= DIRECTIONS =
For each line of the material below, give that line again word for word.

= MATERIAL PROVIDED =

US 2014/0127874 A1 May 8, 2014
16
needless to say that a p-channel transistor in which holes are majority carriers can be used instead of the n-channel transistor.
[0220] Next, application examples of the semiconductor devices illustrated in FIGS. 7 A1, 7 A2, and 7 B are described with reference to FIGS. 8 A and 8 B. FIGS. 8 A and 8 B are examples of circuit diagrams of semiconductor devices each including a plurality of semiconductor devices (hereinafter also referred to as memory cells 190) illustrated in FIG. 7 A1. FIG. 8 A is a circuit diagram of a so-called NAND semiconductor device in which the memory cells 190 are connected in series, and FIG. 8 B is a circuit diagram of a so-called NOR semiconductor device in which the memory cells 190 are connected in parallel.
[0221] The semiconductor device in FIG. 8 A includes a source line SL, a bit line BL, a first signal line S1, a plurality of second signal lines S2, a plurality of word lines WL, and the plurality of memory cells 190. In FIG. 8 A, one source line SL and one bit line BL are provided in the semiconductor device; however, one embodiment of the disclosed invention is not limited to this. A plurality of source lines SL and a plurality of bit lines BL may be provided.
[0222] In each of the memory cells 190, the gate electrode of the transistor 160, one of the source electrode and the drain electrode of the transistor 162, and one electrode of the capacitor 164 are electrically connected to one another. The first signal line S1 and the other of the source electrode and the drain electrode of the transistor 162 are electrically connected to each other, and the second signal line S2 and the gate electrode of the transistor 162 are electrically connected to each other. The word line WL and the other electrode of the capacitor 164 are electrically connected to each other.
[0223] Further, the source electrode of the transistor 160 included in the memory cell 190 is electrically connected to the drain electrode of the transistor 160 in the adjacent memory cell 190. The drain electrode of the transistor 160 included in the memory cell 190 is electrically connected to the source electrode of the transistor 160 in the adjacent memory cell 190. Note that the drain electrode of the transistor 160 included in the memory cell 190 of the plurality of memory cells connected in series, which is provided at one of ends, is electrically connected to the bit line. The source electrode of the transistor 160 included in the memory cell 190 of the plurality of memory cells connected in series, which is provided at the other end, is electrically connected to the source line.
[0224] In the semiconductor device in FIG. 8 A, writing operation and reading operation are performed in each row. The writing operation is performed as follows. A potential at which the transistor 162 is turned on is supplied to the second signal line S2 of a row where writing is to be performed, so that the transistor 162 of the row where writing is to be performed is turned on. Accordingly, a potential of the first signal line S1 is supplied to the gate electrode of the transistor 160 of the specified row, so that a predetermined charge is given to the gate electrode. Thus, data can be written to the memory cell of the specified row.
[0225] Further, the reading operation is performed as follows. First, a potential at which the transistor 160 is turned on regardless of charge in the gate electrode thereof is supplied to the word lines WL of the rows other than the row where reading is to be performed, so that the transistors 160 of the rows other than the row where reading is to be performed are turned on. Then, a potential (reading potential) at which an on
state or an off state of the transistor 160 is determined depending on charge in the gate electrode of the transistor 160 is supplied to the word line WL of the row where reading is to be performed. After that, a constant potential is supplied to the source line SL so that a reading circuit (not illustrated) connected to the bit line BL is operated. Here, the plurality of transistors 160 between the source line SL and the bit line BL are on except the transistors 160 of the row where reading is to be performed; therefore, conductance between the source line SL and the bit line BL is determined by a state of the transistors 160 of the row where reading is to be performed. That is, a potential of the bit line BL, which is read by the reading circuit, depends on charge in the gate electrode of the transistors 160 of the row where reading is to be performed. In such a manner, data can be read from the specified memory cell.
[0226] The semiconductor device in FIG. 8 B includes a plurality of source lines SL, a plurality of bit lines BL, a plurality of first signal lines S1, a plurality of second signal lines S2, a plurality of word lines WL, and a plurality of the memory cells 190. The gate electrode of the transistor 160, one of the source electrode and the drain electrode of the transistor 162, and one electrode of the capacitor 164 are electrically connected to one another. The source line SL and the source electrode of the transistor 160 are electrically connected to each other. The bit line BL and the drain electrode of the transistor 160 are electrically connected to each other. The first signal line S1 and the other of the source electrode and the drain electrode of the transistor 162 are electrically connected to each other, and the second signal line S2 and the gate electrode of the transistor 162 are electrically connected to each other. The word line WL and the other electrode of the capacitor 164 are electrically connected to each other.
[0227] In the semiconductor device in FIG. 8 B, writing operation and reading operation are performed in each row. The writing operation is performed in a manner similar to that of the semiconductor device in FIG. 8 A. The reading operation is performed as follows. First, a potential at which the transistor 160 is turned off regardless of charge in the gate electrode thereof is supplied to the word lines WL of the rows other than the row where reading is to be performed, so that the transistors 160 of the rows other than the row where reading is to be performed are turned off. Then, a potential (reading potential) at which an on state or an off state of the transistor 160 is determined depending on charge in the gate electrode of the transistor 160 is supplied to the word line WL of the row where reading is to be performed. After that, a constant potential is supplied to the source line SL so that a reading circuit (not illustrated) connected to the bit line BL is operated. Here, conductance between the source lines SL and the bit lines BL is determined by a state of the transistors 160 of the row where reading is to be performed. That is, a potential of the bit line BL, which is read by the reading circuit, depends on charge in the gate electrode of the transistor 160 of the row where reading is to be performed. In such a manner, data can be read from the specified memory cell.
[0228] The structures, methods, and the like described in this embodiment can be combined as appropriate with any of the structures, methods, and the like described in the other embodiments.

= SOLUTION TO THIS PROBLEM =
US 2014/0127874 A1 May 8, 2014
16
needless to say that a p-channel transistor in which holes are majority carriers can be used instead of the n-channel transistor.
[0220] Next, application examples of the semiconductor devices illustrated in FIGS. 7 A1, 7 A2, and 7 B are described with reference to FIGS. 8 A and 8 B. FIGS. 8 A and 8 B are examples of circuit diagrams of semiconductor devices each including a plurality of semiconductor devices (hereinafter also referred to as memory cells 190) illustrated in FIG. 7 A1. FIG. 8 A is a circuit diagram of a so-called NAND semiconductor device in which the memory cells 190 are connected in series, and FIG. 8 B is a circuit diagram of a so-called NOR semiconductor device in which the memory cells 190 are connected in parallel.
[0221] The semiconductor device in FIG. 8 A includes a source line SL, a bit line BL, a first signal line S1, a plurality of second signal lines S2, a plurality of word lines WL, and the plurality of memory cells 190. In FIG. 8 A, one source line SL and one bit line BL are provided in the semiconductor device; however, one embodiment of the disclosed invention is not limited to this. A plurality of source lines SL and a plurality of bit lines BL may be provided.
[0222] In each of the memory cells 190, the gate electrode of the transistor 160, one of the source electrode and the drain electrode of the transistor 162, and one electrode of the capacitor 164 are electrically connected to one another. The first signal line S1 and the other of the source electrode and the drain electrode of the transistor 162 are electrically connected to each other, and the second signal line S2 and the gate electrode of the transistor 162 are electrically connected to each other. The word line WL and the other electrode of the capacitor 164 are electrically connected to each other.
[0223] Further, the source electrode of the transistor 160 included in the memory cell 190 is electrically connected to the drain electrode of the transistor 160 in the adjacent memory cell 190. The drain electrode of the transistor 160 included in the memory cell 190 is electrically connected to the source electrode of the transistor 160 in the adjacent memory cell 190. Note that the drain electrode of the transistor 160 included in the memory cell 190 of the plurality of memory cells connected in series, which is provided at one of ends, is electrically connected to the bit line. The source electrode of the transistor 160 included in the memory cell 190 of the plurality of memory cells connected in series, which is provided at the other end, is electrically connected to the source line.
[0224] In the semiconductor device in FIG. 8 A, writing operation and reading operation are performed in each row. The writing operation is performed as follows. A potential at which the transistor 162 is turned on is supplied to the second signal line S2 of a row where writing is to be performed, so that the transistor 162 of the row where writing is to be performed is turned on. Accordingly, a potential of the first signal line S1 is supplied to the gate electrode of the transistor 160 of the specified row, so that a predetermined charge is given to the gate electrode. Thus, data can be written to the memory cell of the specified row.
[0225] Further, the reading operation is performed as follows. First, a potential at which the transistor 160 is turned on regardless of charge in the gate electrode thereof is supplied to the word lines WL of the rows other than the row where reading is to be performed, so that the transistors 160 of the rows other than the row where reading is to be performed are turned on. Then, a potential (reading potential) at which an on
state or an off state of the transistor 160 is determined depending on charge in the gate electrode of the transistor 160 is supplied to the word line WL of the row where reading is to be performed. After that, a constant potential is supplied to the source line SL so that a reading circuit (not illustrated) connected to the bit line BL is operated. Here, the plurality of transistors 160 between the source line SL and the bit line BL are on except the transistors 160 of the row where reading is to be performed; therefore, conductance between the source line SL and the bit line BL is determined by a state of the transistors 160 of the row where reading is to be performed. That is, a potential of the bit line BL, which is read by the reading circuit, depends on charge in the gate electrode of the transistors 160 of the row where reading is to be performed. In such a manner, data can be read from the specified memory cell.
[0226] The semiconductor device in FIG. 8 B includes a plurality of source lines SL, a plurality of bit lines BL, a plurality of first signal lines S1, a plurality of second signal lines S2, a plurality of word lines WL, and a plurality of the memory cells 190. The gate electrode of the transistor 160, one of the source electrode and the drain electrode of the transistor 162, and one electrode of the capacitor 164 are electrically connected to one another. The source line SL and the source electrode of the transistor 160 are electrically connected to each other. The bit line BL and the drain electrode of the transistor 160 are electrically connected to each other. The first signal line S1 and the other of the source electrode and the drain electrode of the transistor 162 are electrically connected to each other, and the second signal line S2 and the gate electrode of the transistor 162 are electrically connected to each other. The word line WL and the other electrode of the capacitor 164 are electrically connected to each other.
[0227] In the semiconductor device in FIG. 8 B, writing operation and reading operation are performed in each row. The writing operation is performed in a manner similar to that of the semiconductor device in FIG. 8 A. The reading operation is performed as follows. First, a potential at which the transistor 160 is turned off regardless of charge in the gate electrode thereof is supplied to the word lines WL of the rows other than the row where reading is to be performed, so that the transistors 160 of the rows other than the row where reading is to be performed are turned off. Then, a potential (reading potential) at which an on state or an off state of the transistor 160 is determined depending on charge in the gate electrode of the transistor 160 is supplied to the word line WL of the row where reading is to be performed. After that, a constant potential is supplied to the source line SL so that a reading circuit (not illustrated) connected to the bit line BL is operated. Here, conductance between the source lines SL and the bit lines BL is determined by a state of the transistors 160 of the row where reading is to be performed. That is, a potential of the bit line BL, which is read by the reading circuit, depends on charge in the gate electrode of the transistor 160 of the row where reading is to be performed. In such a manner, data can be read from the specified memory cell.
[0228] The structures, methods, and the like described in this embodiment can be combined as appropriate with any of the structures, methods, and the like described in the other embodiments.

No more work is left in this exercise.